KwaDukuza municipality releases master traffic plan for Ballito
Deputy mayor and chairperson of the Economic Development and Planning Portfolio committee, Lucky Makhathini said the need to monitor existing conditions and forecast the future transportation infrastructure was vital to economic growth.
Do you think it is crowded on the Dolphin Coast roads right now?
In 20 years no realistic road network improvements will be able to accommodate the anticipated traffic flows in KwaDukuza from the substantial growth expected in the region – unless the solution also includes a functional rail and public transport system.
This was revealed at the presentation of the high level strategic transportation master draft plan for the greater Ballito and Sheffield area, presented virtually to the public last Friday.

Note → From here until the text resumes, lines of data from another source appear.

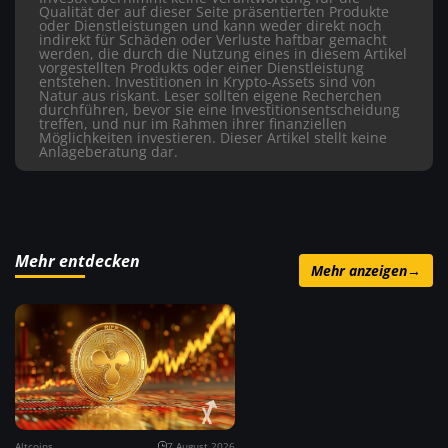
Qualität der auf dieser Seite präsentierten Produkte
oder Dienstleistungen und kann weder direkt noch
indirekt für Schäden oder Verluste haftbar gemacht
werden, die durch die Nutzung eines in diesem Artikel
vorgestellten Produkts oder einer Dienstleistung
entstehen. Investitionen in Krypto-Assets sind von
Natur aus riskant. Leser sollten eigene Recherchen
durchführen, bevor sie eine Investitionsentscheidung
treffen, und nur im Rahmen ihrer finanziellen
Möglichkeiten investieren. Dieser Artikel stellt keine
Anlageberatung dar.
Mehr entdecken
Mehr anzeigen
→
Altcoins
7 August 2026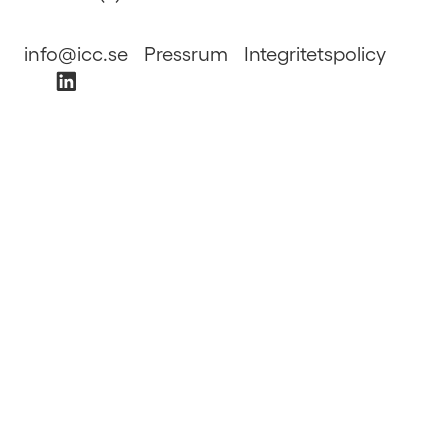
info@icc.se
Pressrum
Integritetspolicy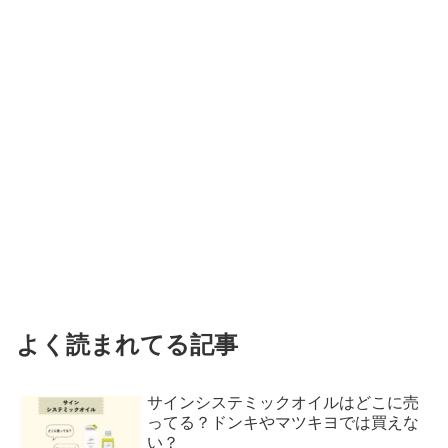
よく読まれてる記事
サインシステミックオイルはどこに売
ってる？ドンキやマツキヨでは買えな
い？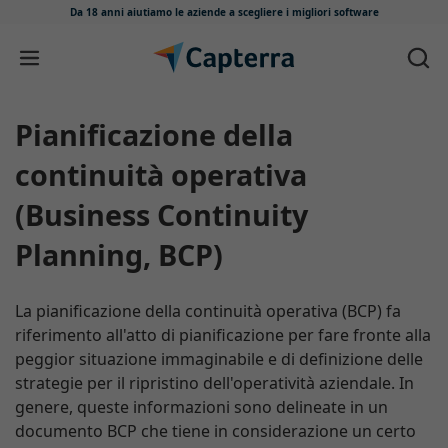
Da 18 anni aiutiamo le aziende
a scegliere i migliori software
Salta e vai al contenuto
Pianificazione della
continuità operativa
(Business Continuity
Planning, BCP)
La pianificazione della continuità operativa (BCP) fa
riferimento all'atto di pianificazione per fare fronte alla
peggior situazione immaginabile e di definizione delle
strategie per il ripristino dell'operatività aziendale. In
genere, queste informazioni sono delineate in un
documento BCP che tiene in considerazione un certo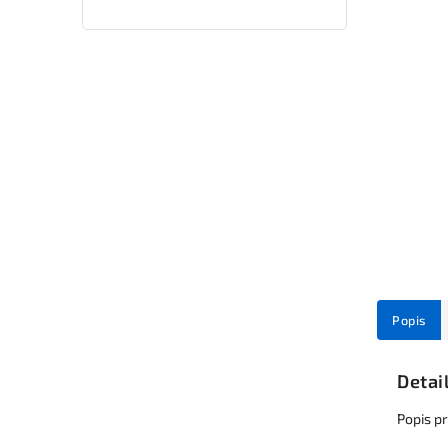
Popis
Detai
Popis p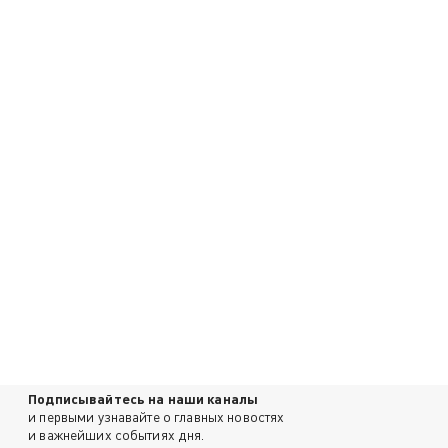
Подписывайтесь на наши каналы
и первыми узнавайте о главных новостях
и важнейших событиях дня.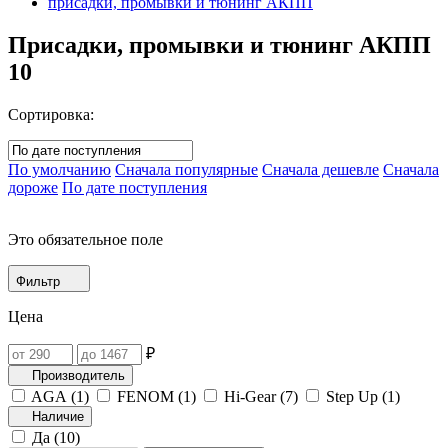
присадки, промывки и тюнинг АКПП
Присадки, промывки и тюнинг АКПП
10
Сортировка:
По умолчанию
Сначала популярные
Сначала дешевле
Сначала
дороже
По дате поступления
Это обязательное поле
Фильтр
Цена
₽
Производитель
AGA (
1
)
FENOM (
1
)
Hi-Gear (
7
)
Step Up (
1
)
Наличие
Да (
10
)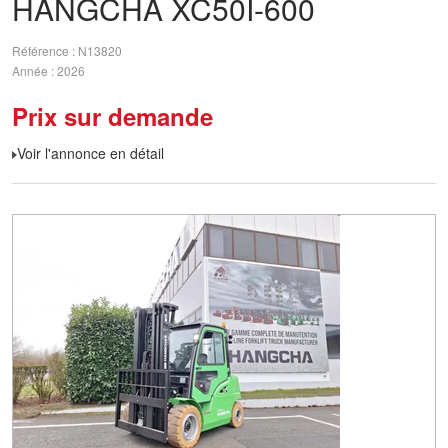
HANGCHA
XC50I-600
Référence
N13820
Année
2026
Prix sur demande
Voir l'annonce en détail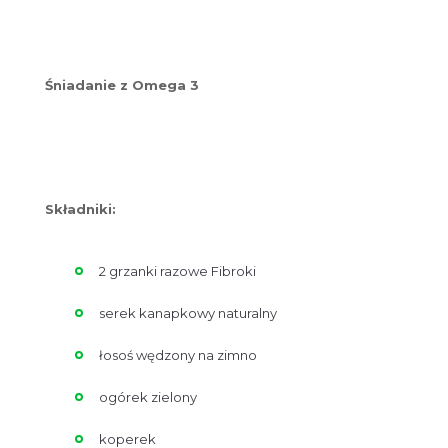
Śniadanie z Omega 3
Składniki:
2 grzanki razowe Fibroki
serek kanapkowy naturalny
łosoś wędzony na zimno
ogórek zielony
koperek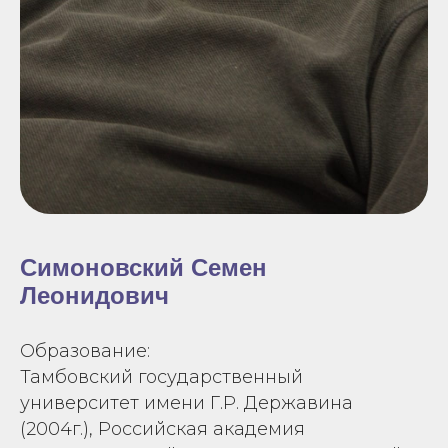
Симоновский Семен
Леонидович
Образование:
Тамбовский государственный
университет имени Г.Р. Державина
(2004г.), Российская академия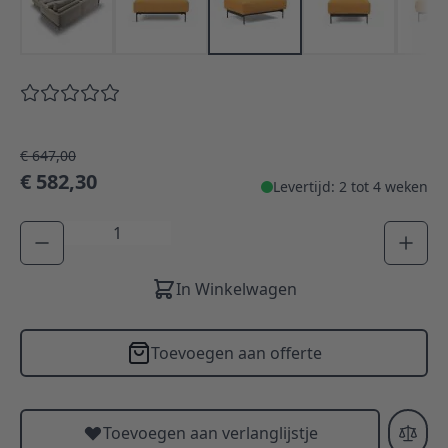
€ 647,00
€ 582,30
Levertijd: 2 tot 4 weken
Aantal
In Winkelwagen
Toevoegen aan offerte
Toevoegen aan verlanglijstje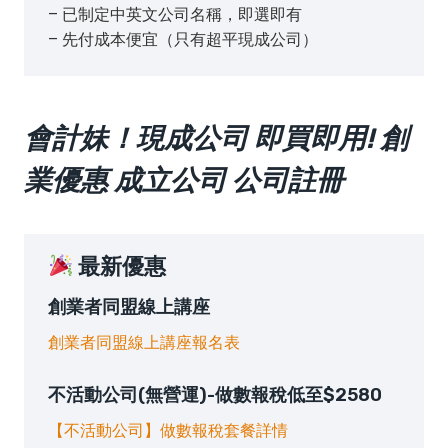
– 已制定中英文公司名稱，即選即有
– 先付成本便宜（只有超平現成公司）
會計妹！現成公司 即買即用! 創
業優惠 成立公司 公司註冊
最新優惠
創業者同盟線上講座
創業者同盟線上講座報名表
不活動公司(無營運)-做數報稅低至$2580
【不活動公司】做數報稅套餐詳情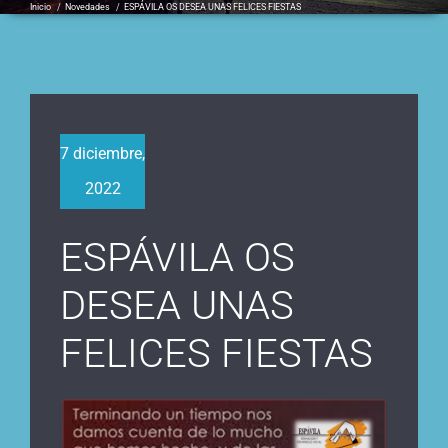
Inicio
/
Novedades
/
ESPÁVILA OS DESEA UNAS FELICES FIESTAS
7 diciembre,
2022
ESPÁVILA OS
DESEA UNAS
FELICES FIESTAS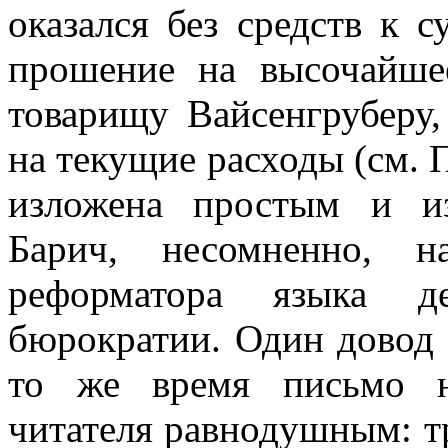
оказался без средств к 
прошение на высочайше
товарищу Вайсенгруберу
на текущие расходы (см.
изложена простым и и
Барич, несомненно, н
реформатора языка де
бюрократии. Один довод 
то же время письмо н
читателя равнодушным: т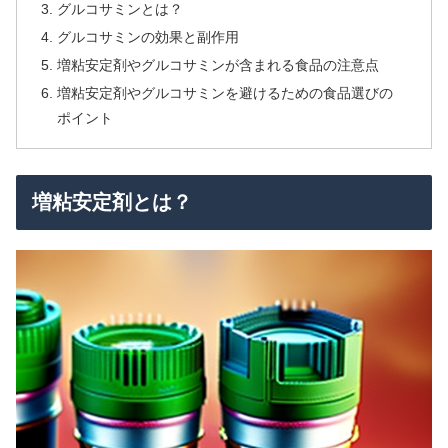
グルコサミンとは？
グルコサミンの効果と副作用
増粘安定剤やグルコサミンが含まれる食品の注意点
増粘安定剤やグルコサミンを避けるための食品選びの
ポイント
増粘安定剤とは？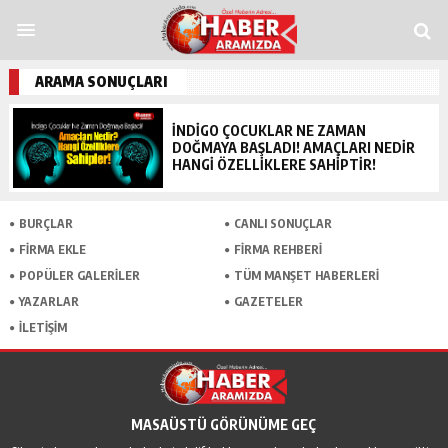
dpashabet
Grandpashabet
grandpashabet
funbahis
tümbet
betosfer
Dene
ARAMA SONUÇLARI
İNDIGO ÇOCUKLAR NE ZAMAN
DOĞMAYA BAŞLADI! AMAÇLARI NEDIR
HANGI ÖZELLIKLERE SAHIPTIR!
BURÇLAR
CANLI SONUÇLAR
FİRMA EKLE
FİRMA REHBERİ
POPÜLER GALERİLER
TÜM MANŞET HABERLERİ
YAZARLAR
GAZETELER
İLETİŞİM
MASAÜSTÜ GÖRÜNÜME GEÇ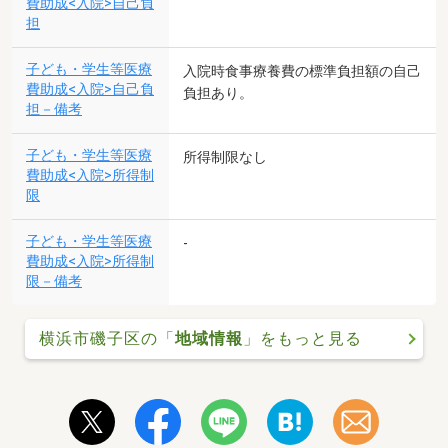
費助成<入院>自己負
担
子ども・学生等医療
入院時食事療養費の標準負担額の自己
費助成<入院>自己負
負担あり。
担－備考
子ども・学生等医療
所得制限なし
費助成<入院>所得制
限
子ども・学生等医療
-
費助成<入院>所得制
限－備考
横浜市磯子区の「
地域情報
」をもっと見る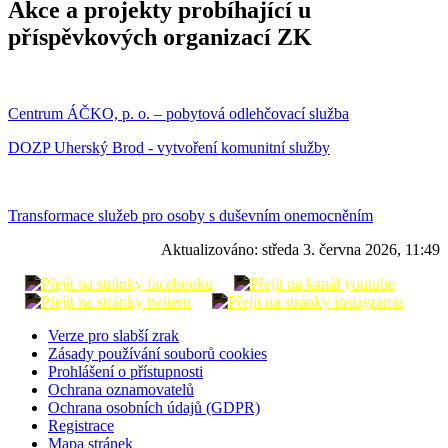
Akce a projekty probíhající u
příspěvkových organizací ZK
Centrum ÁČKO, p. o. – pobytová odlehčovací služba
DOZP Uherský Brod - vytvoření komunitní služby
Transformace služeb pro osoby s duševním onemocněním
Aktualizováno:
středa 3. června 2026, 11:49
Verze pro slabší zrak
Zásady používání souborů cookies
Prohlášení o přístupnosti
Ochrana oznamovatelů
Ochrana osobních údajů (GDPR)
Registrace
Mapa stránek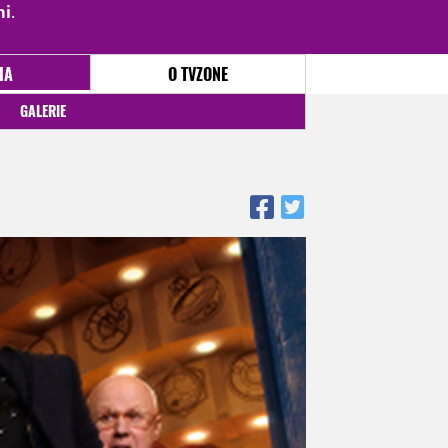
mi
.
PŘIHLÁSIT
|
REGISTROVAT
IA
O TVZONE
GALERIE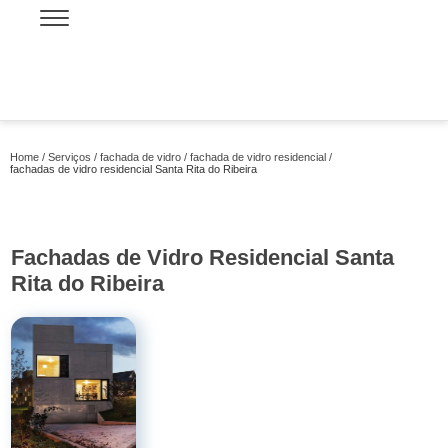
Home
Serviços
fachada de vidro
fachada de vidro residencial
fachadas de vidro residencial Santa Rita do Ribeira
Fachadas de Vidro Residencial Santa
Rita do Ribeira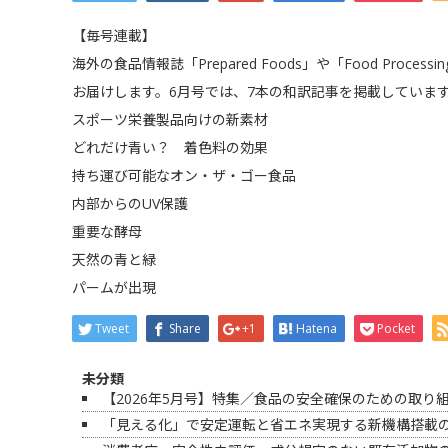
【毎号連載】
海外の食品情報誌「Prepared Foods」や「Food Pro
お届けします。6月号では、7本の和訳記事を掲載していま
スポーツ栄養製品向けの新素材
どれだけ青い？ 着色料の効果
持ち運び可能なオン・ザ・ゴー食品
内部からのUV保護
重要な酵母
天然の青と緑
パームが出現
Tweet
Share
+1
Hatena
Pocket
未分類
【2026年5月号】特集／食品の安全確保のための取り
「見える化」で安定運転と省エネ実現する新機構搭載の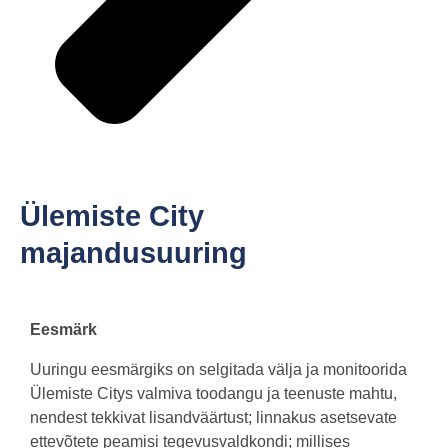
Ülemiste City
majandusuuring
Eesmärk
Uuringu eesmärgiks on selgitada välja ja monitoorida
Ülemiste Citys valmiva toodangu ja teenuste mahtu,
nendest tekkivat lisandväärtust; linnakus asetsevate
ettevõtete peamisi tegevusvaldkondi; millises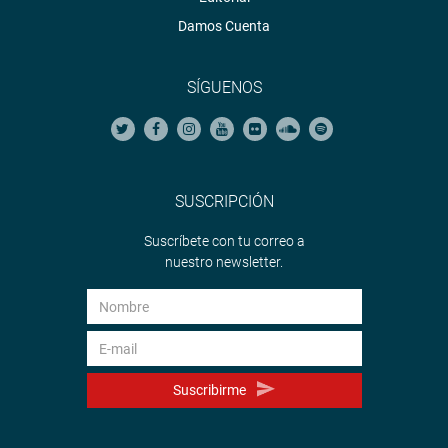
Damos Cuenta
SÍGUENOS
SUSCRIPCIÓN
Suscríbete con tu correo a
nuestro newsletter.
Suscribirme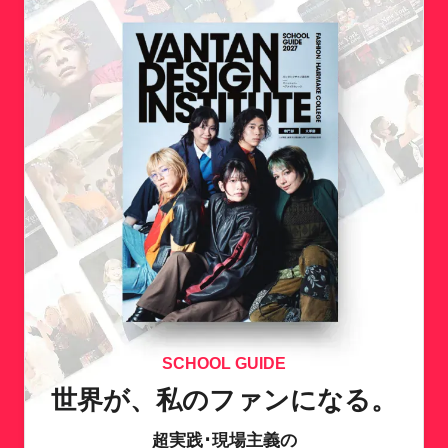
SCHOOL GUIDE
世界が、私のファンになる。
超実践･現場主義の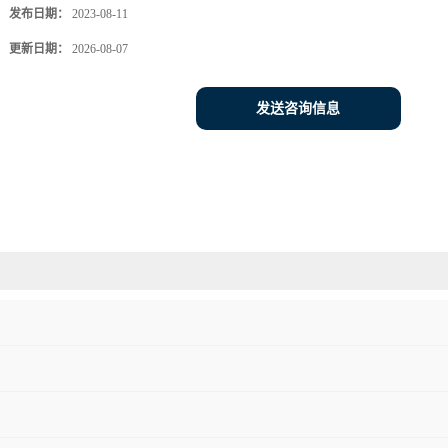
发布日期：
2023-08-11
更新日期：
2026-08-07
发送咨询信息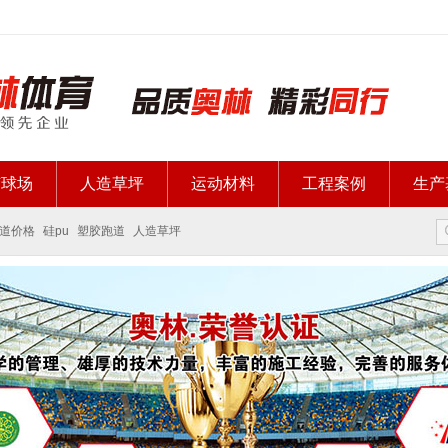
胶球场
人造草坪
运动材料
工程案例
生产
道价格
硅pu
塑胶跑道
人造草坪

The study of the road network was commissioned by KwaDukuza municipality and completed by engineering and infrastructure consultants, SMEC South Africa.
Deputy mayor and chairperson of the Economic Development and Planning Portfolio committee, Lucky Makhathini said the need to monitor existing conditions and forecast the future transportation infrastructure was vital to economic growth.
Makhathini said the Ballito region was considered a key economic node of the municipality with substantial growth expected.
“KwaDukuza is one of the busiest regions in the country in terms of building activities. According to Statistics South Africa, in the past 10 years the municipality has approved building plans to the value of R20 billion. The areas where the bulk of these building activities are currently manifesting are from Ballito to the Sheffield node.

“In order to ensure that the municipality continues to retain and attract more of such investment, it is important to ensure that such developments are supported by the requisite infrastructure, and importantly, the planning for the future growth of the area,” he said.
A 20-year traffic modelling study was undertaken to understand how increased growth will affect the existing road network and how people are likely to travel across the region.
Different scenarios within the study area were tested to guide the development of future infrastructure upgrades.
“The Ballito to Sheffield transportation masterplan is important as it will assist us in not only improving access to the area by building roads but will facilitate accessibility that will attract new residents and businesses, ultimately helping economic development,” said Makhathini.

“As a municipality, we are also pleased that the municipality is not spearheading the plan alone, but in partnership with some developers in the private sector who have acknowledged the importance of transportation planning, and as such have provided seed funding to support not only their developments but also the economic development of the area.
This project is a clear indication that public-private partnership is the cornerstone for the local economic development and transformation.”
The study listed the following intersections as the highest priority that require road capacity improvements to accommodate the current traffic flows: M4 and Zimbali West Gate, M4 and Zimbali North Gate, M4 and Albertina Way, Ballito Drive and Douglas Crowe Drive, Ballito Drive and Simbithi Drive, N2 and Salt Rock interchange west terminal, N2 and Salt Rock interchange east terminal and P330 Salt Rock road and P228.
The study recommended the widening of a number of key roads, the upgrading of existing interchanges and the building of new interchanges at Zimbali and Sheffield. It is estimated that the cost of the projects would be R4 billion.
Welcoming the study, iLembe Chamber of Commerce CEO, Cobus Oelofse said while responsible infrastructure spending was a priority, funding still remained one of the main challenges.

“The extent of funding contributions by the private sector has a direct impact on the ongoing investment appeal of our region. It is no coincidence nor a surprise that last week, following the budget speech, National Treasury called on the private sector to increase its infrastructure investment to help government tackle rising unemployment and boost the struggling economy.
“Over the last decade private capital investment on infrastructure spent was 12.8% of GDP, compared to 6.7% of GDP by public sector capital investment. In comparison China has spent roughly 8% of its GDP on infrastructure since 2010. SA levels do however compare favourably with Europe who on average spent +/- 5% of their GDP on infrastructure, and the U.S. 2.4%. Infrastructure funding will require innovative and creative approaches.”
A copy of the study can be downloaded from kwadukuza.gov.za. The document is open for comment until March 12.